Climax hat zu Beginn seine Schwierigkeiten in Fahrt zu kommen; die Dialoge sind pubertierender Käse, was aber zum Gesamtbild des Filmes passt und auch seinen Aussagen dient. Die Tanzeinlagen sind völlig losgelöst vom Mainstream stets in Bewegung, genauso wie die Kamera, die Lichter, die Musik und die darin agierenden Menschen.

Mit dem einsetzenden Drogentrip wird der Zuschauer zum überforderten Beobachter.
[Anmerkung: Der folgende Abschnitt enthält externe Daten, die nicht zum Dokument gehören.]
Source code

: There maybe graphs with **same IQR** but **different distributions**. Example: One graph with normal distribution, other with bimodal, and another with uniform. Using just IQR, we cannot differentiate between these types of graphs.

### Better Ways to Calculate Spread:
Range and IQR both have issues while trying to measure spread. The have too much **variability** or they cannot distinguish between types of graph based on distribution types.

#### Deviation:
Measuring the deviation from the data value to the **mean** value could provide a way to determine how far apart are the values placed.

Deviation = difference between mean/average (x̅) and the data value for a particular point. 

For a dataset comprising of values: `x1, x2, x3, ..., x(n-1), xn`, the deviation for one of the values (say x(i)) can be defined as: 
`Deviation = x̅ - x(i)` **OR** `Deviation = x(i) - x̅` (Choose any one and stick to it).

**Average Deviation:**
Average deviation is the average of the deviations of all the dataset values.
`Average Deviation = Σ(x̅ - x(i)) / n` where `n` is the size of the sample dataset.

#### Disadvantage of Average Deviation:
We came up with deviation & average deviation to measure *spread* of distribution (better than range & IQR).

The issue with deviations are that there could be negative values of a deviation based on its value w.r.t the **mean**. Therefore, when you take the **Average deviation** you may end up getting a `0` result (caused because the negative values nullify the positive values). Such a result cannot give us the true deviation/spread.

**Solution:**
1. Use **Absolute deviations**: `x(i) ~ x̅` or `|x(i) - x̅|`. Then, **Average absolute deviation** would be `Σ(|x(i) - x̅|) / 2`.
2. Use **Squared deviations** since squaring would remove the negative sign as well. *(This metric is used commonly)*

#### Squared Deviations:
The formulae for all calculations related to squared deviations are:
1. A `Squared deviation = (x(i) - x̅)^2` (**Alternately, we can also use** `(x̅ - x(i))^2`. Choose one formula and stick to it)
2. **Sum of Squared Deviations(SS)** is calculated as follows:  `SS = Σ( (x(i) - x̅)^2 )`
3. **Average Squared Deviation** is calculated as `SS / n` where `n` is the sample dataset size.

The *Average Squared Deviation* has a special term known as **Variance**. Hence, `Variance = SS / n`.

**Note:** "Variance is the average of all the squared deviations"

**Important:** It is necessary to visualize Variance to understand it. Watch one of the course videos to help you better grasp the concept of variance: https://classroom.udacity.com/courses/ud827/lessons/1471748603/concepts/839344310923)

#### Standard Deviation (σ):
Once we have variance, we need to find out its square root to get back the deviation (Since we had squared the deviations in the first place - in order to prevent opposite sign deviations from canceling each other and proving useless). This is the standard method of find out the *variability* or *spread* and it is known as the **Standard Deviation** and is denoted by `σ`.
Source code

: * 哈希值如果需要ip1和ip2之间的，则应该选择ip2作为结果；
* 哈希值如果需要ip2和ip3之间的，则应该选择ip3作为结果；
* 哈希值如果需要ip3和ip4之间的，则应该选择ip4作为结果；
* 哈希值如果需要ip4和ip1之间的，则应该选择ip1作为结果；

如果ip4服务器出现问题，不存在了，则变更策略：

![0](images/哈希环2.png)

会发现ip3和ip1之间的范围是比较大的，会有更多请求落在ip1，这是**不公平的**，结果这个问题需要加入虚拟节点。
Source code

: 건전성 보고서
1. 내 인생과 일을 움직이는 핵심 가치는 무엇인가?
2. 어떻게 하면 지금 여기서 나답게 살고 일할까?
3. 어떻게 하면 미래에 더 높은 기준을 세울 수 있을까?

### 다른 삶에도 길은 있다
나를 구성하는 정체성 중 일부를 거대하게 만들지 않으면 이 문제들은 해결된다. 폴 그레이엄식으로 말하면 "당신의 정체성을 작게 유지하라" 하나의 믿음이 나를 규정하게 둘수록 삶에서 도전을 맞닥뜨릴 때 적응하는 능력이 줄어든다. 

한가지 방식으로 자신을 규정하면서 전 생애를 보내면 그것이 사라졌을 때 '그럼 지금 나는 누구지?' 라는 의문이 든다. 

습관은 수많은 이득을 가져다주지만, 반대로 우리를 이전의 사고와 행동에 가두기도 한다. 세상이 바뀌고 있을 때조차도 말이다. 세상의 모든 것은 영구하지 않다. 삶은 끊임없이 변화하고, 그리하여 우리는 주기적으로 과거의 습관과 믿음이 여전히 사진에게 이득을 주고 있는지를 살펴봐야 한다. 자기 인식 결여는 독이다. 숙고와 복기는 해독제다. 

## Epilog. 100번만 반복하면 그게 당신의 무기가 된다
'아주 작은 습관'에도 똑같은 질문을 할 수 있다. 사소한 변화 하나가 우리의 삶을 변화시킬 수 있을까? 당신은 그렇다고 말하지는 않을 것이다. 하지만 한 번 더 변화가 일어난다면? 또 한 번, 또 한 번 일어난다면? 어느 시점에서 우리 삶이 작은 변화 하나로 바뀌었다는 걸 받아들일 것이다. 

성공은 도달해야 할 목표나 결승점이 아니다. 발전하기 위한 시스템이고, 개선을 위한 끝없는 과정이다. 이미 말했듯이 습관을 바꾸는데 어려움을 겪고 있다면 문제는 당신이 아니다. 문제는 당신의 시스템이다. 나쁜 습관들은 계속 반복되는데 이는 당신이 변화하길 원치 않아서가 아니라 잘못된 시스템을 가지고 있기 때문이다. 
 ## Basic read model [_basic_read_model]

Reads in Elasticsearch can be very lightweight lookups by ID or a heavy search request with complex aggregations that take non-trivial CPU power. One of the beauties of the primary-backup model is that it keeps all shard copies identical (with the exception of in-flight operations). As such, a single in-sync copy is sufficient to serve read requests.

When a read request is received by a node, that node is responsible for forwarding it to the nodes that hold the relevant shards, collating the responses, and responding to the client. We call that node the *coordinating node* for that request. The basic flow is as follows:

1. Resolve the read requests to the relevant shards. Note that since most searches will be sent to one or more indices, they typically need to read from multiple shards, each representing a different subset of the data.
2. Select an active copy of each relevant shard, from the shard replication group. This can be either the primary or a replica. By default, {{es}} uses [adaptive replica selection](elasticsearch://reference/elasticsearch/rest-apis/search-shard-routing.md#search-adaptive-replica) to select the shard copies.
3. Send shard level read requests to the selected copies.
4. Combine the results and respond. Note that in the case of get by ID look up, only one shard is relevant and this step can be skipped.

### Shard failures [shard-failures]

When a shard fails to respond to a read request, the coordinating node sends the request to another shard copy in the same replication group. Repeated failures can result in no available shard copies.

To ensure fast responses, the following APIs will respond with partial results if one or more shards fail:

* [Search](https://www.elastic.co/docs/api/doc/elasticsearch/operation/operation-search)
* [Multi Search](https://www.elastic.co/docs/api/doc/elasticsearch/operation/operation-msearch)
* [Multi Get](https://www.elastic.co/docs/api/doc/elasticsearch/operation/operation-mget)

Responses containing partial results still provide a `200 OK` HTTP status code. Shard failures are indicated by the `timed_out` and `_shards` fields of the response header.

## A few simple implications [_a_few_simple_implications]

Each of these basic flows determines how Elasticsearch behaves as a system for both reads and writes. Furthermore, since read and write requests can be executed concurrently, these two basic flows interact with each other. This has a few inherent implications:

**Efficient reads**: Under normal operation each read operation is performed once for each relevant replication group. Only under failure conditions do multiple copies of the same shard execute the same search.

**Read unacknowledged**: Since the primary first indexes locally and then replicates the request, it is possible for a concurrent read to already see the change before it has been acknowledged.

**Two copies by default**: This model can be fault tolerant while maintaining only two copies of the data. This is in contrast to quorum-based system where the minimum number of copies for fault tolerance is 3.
Völlig hilflos ist man dem Bodyhorror von Aussen ausgesetzt. Man nimmt die Dinge wahr, kann sie aber kaum einordnen. Noé und sein Kameramann Benoît Debie verstärken diese Gefühle noch mit ihren krassen Kamerafahrten. Was bleibt ist Filmkunst. Climax ist kein Spielfilm über Drogen, kein Ja oder Nein zu Drogen. Eher ein Abbild unserer und älteren Party-Generationen. Ein trauriges und trotzdem erhellendes Bild. Wir in Ekstase!

Was mich aber gestört hat, ist die Tatsache, dass der LSD-Trip stellenweise (auch bei einem Horrortrip) falsch dargestellt wurde. Die eine oder andere Gewalt-Szene ist daher nicht nur unnötig, sondern einfach fehl am Platz. LSD macht nicht aggressiv! Dennoch zeigt Noé auf eine verstörende Art und Weise wie eine Party unter Drogeneinfluss ausarten kann.

4.5 Sterne und ich bin noch immer geflasht!